Dynamic facet population with Solr DataImportHandler
Posted by Kelvin on 02 Aug 2010 at 02:03 pm | Tagged as: Lucene / Solr / Elasticsearch / Nutch, programming
Here's what I'm trying to do:
Given this mysql table:
CREATE TABLE `tag` ( `id` INTEGER AUTO_INCREMENT NOT NULL PRIMARY KEY, `name` VARCHAR(100) NOT NULL UNIQUE, `category` VARCHAR(100) ); INSERT INTO tag (name,category) VALUES ('good','foo'); INSERT INTO tag (name,category) VALUES ('awe-inspiring','foo'); INSERT INTO tag (name,category) VALUES ('mediocre','bar'); INSERT INTO tag (name,category) VALUES ('terrible','car');
and this solr schema
<field name="tag-foo" type="string" indexed="true" stored="true" multiValued="true"/> <field name="tag-bar" type="string" indexed="true" stored="true" multiValued="true"/> <field name="tag-car" type="string" indexed="true" stored="true" multiValued="true"/>
to populate these tag fields via DataImportHandler.
The dumb (but straightforward) way to do it is to use sub-entities, but this is terribly expensive since you use one extra SQL query per category.
Solution
My general approach was to concatenate the rows into a single row, then use RegexTransformer and a custom dataimport Transformer to split out the values.
★ ★ ★ ★ ★
- _Assignment_:
According to the post on dynamic facet population with Solr, why is the sub-entity approach terribly expensive?

- _Data provided_:
★ ★ ★ ★ ★
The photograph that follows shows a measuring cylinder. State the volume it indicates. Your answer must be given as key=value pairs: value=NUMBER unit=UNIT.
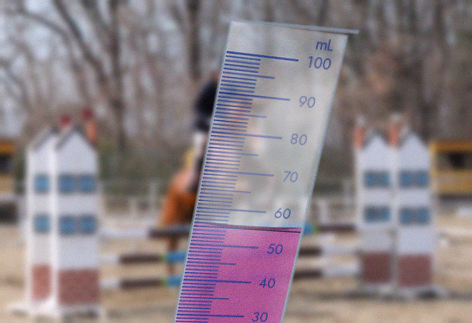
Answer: value=55 unit=mL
★ ★ ★ ★ ★
- _Response to the task_:
It uses one extra SQL query per category.